▶ Aufgabenstellung 1: Gib aus dem Forumsbeitrag den Teil wieder, der mit den Worten "Benutzerbild von Peter" beginnt und mit "der niederen Welt!" schließt.

★ ★ ★

Einzelnen Beitrag anzeigen
Alt 19.09.2019, 19:07   #207  
Peter L. Opmann
Mitglied
 
Benutzerbild von Peter L. Opmann
 
Ort: Hessen
Beiträge: 5.541
Die Spinne (Williams) 96 und 97
(= Der mächtige Thor 48)

Erscheinungstermin: 10/11/1977

Originalausgabe:
1) The mighty Thor # 130

Story-Titel:
1) Donner in der niederen Welt!

Original-Storytitel:
1) Thunder in the Netherworld!

Zeichnungen:
1) Jack Kirby / Vince Colletta

Text:
1) Stan Lee



In dieser Ausgabe demonstrieren Stan Lee und Jack Kirby exemplarisch, was sie jeweils am besten können: Lee pathetische Sprüche, die jüngere Leser durchaus beeindrucken, für Ältere ein wenig durch Selbstironie unterlaufen; Kirby monumentale Schlachten zeichnen, bei denen der Held auf waffenstarrende Horden in Fantasieuniformen und bizarren Kampfanzügen trifft und alles kurz und klein schlägt. Und doch ist das bei weitem nicht eine ihrer besten Arbeiten; der Story fehlt es jedenfalls deutlich an Raffinement. Man ist mehr daran interessiert, was es mit Jane Fosters mysteriöser Untermieterin auf sich hat, die sich bereits darauf vorbereitet zuzuschlagen, obwohl noch gar nicht ausgemacht ist, ob Thor aus Plutos niederem Reich zurückkehrt (obwohl: Zweifelt irgendwer ernsthaft daran?).

★ ★ ★

▶ Aufgabenstellung 2: Ersetze in allen Einträgen "pose" durch "Kamera" und gib die Einträge sonst unverändert wieder. Die Bilder bleiben in der Antwort weg.

★ ★ ★

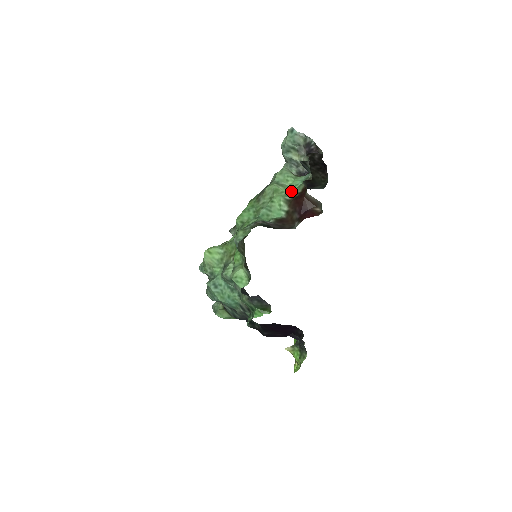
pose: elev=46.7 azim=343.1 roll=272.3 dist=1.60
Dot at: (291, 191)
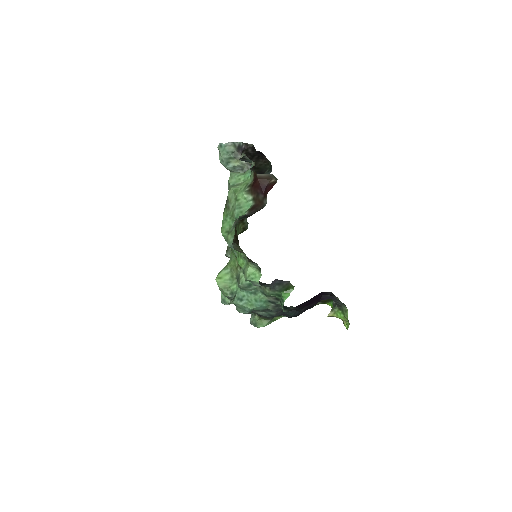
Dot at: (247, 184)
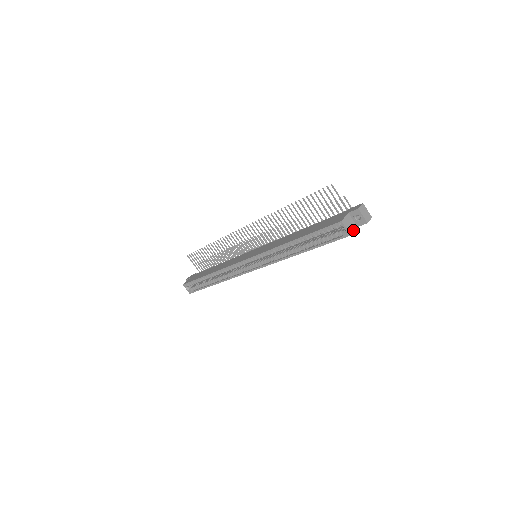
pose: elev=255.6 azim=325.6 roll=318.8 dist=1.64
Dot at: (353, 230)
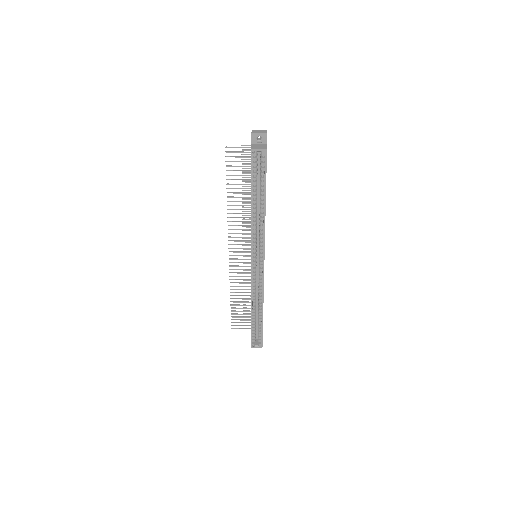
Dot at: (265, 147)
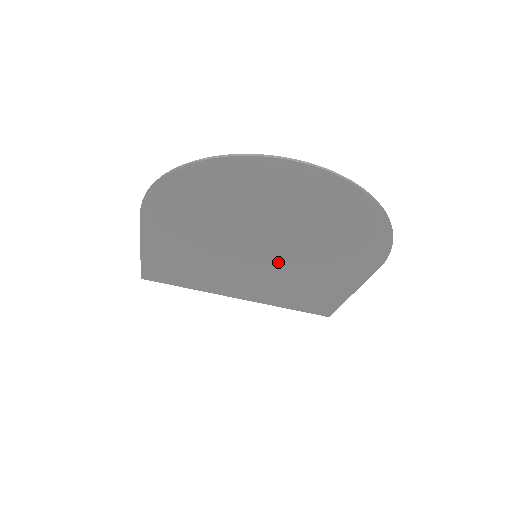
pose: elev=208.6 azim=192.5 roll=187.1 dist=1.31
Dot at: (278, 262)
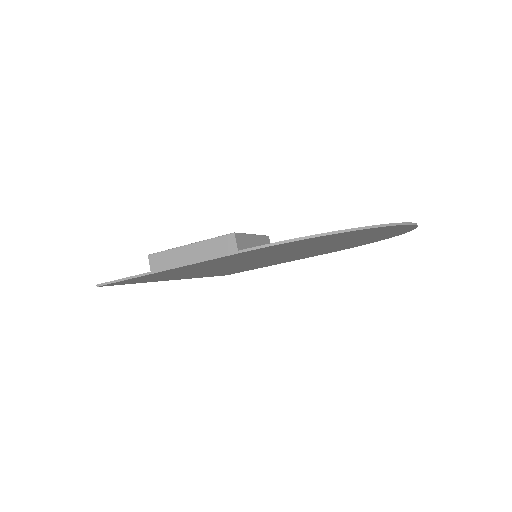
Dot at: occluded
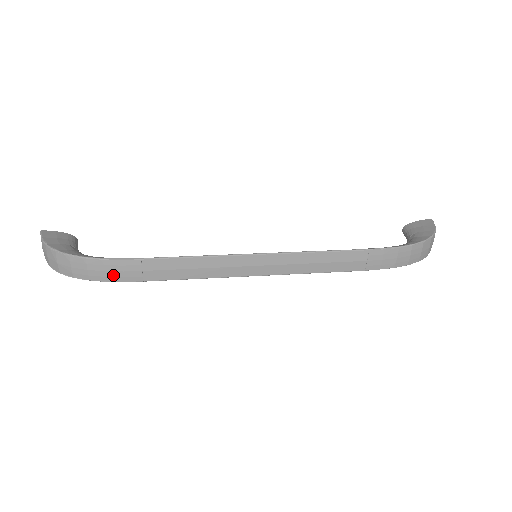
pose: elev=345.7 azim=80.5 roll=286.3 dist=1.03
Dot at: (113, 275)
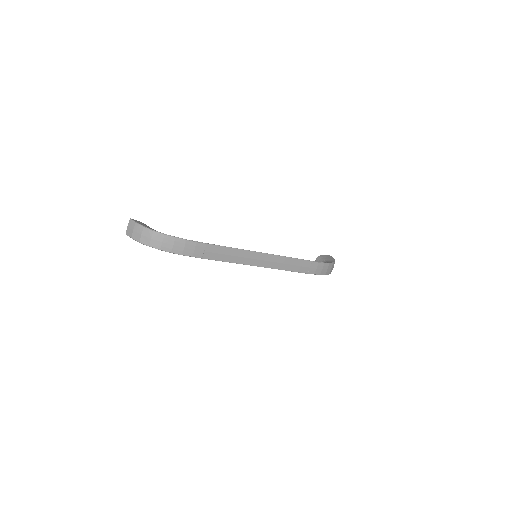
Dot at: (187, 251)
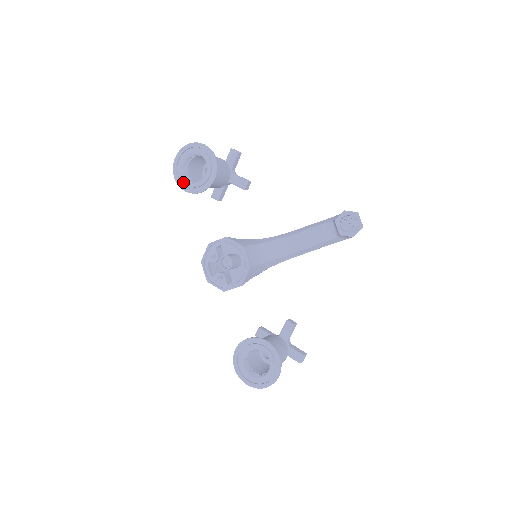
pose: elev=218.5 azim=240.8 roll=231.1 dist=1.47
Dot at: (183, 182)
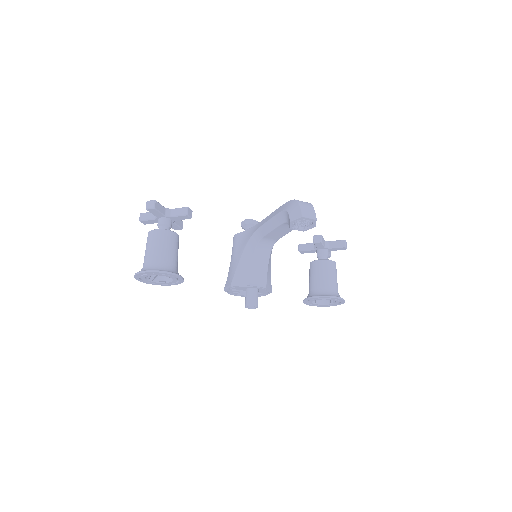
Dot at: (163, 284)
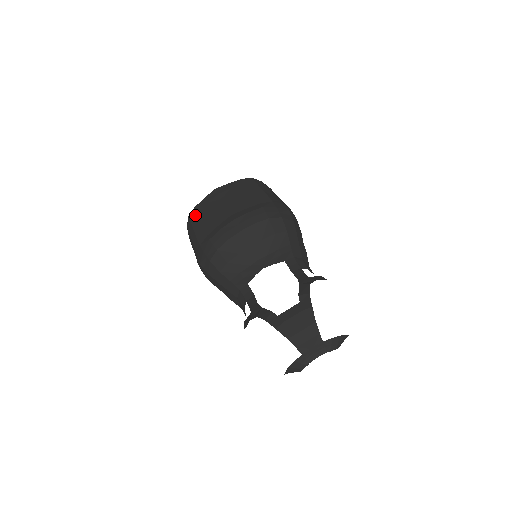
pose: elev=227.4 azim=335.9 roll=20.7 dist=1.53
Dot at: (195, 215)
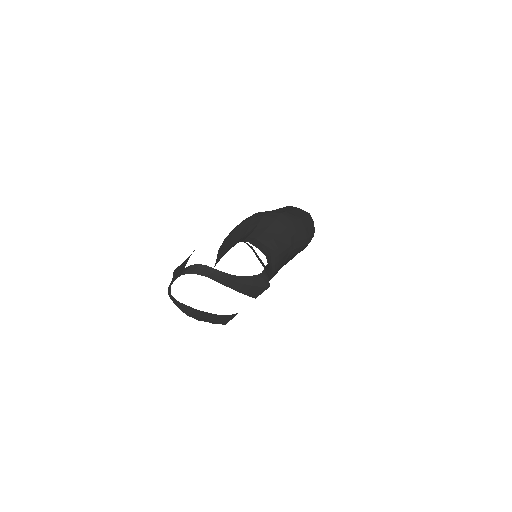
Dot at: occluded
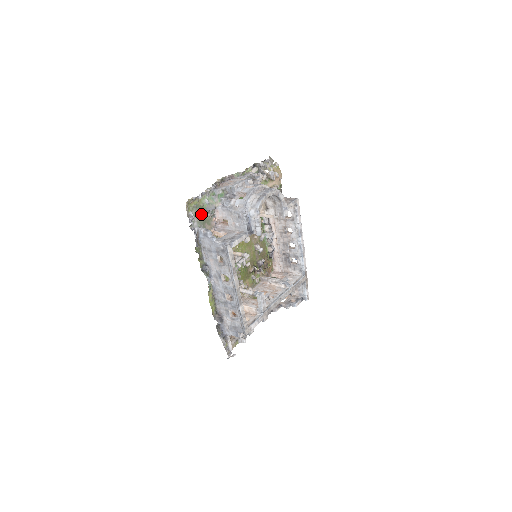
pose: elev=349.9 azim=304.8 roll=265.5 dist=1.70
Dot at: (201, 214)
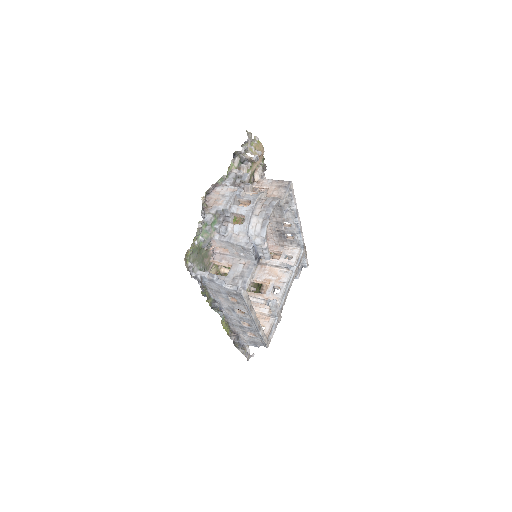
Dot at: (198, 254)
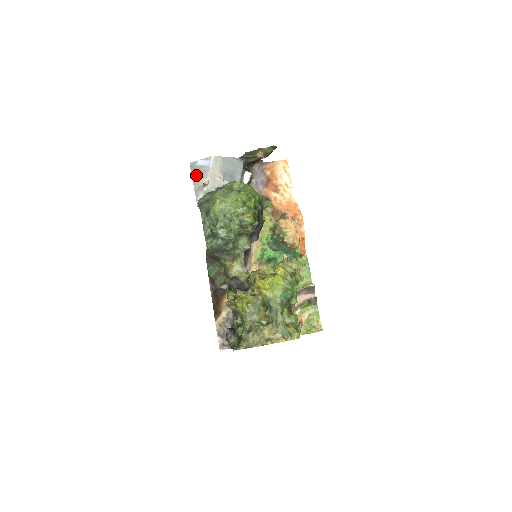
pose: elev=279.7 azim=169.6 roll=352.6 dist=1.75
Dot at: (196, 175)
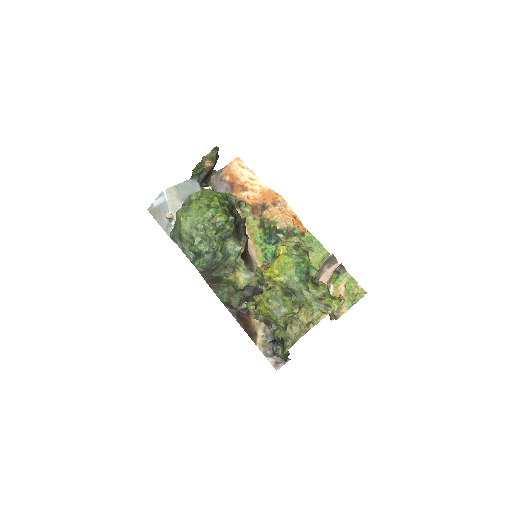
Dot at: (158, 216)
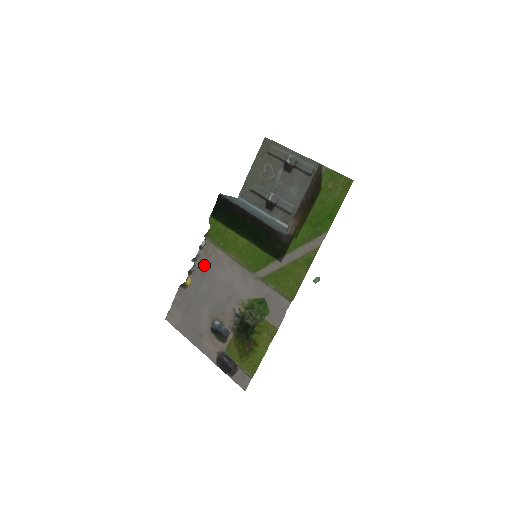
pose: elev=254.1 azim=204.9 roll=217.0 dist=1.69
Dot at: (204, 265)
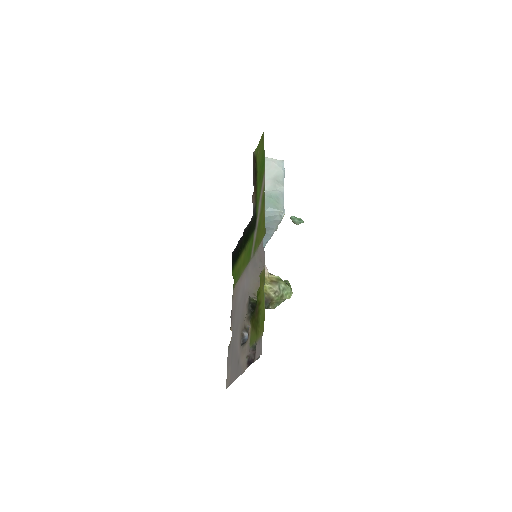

★ ★ ★

▶ Antwort 1:
Benutzerbild von Peter L. Opmann
 
Ort: Hessen
Beiträge: 5.541
Die Spinne (Williams) 96 und 97
(= Der mächtige Thor 48)

Erscheinungstermin: 10/11/1977

Originalausgabe:
1) The mighty Thor # 130

Story-Titel:
1) Donner in der niederen Welt!

▶ Antwort 2:
Kamera: elev=46.7 azim=343.1 roll=272.3 dist=1.60
Dot at: (291, 191)
Dot at: (247, 184)
Kamera: elev=255.6 azim=325.6 roll=318.8 dist=1.64
Dot at: (353, 230)
Dot at: (265, 147)
Kamera: elev=208.6 azim=192.5 roll=187.1 dist=1.31
Dot at: (278, 262)
Dot at: occluded
Kamera: elev=345.7 azim=80.5 roll=286.3 dist=1.03
Dot at: (113, 275)
Dot at: (187, 251)
Kamera: elev=218.5 azim=240.8 roll=231.1 dist=1.47
Dot at: (183, 182)
Dot at: (163, 284)
Kamera: elev=227.4 azim=335.9 roll=20.7 dist=1.53
Dot at: (195, 215)
Dot at: occluded
Kamera: elev=349.9 azim=304.8 roll=265.5 dist=1.70
Dot at: (201, 214)
Dot at: (198, 254)
Kamera: elev=279.7 azim=169.6 roll=352.6 dist=1.75
Dot at: (196, 175)
Dot at: (158, 216)
Kamera: elev=254.1 azim=204.9 roll=217.0 dist=1.69
Dot at: (204, 265)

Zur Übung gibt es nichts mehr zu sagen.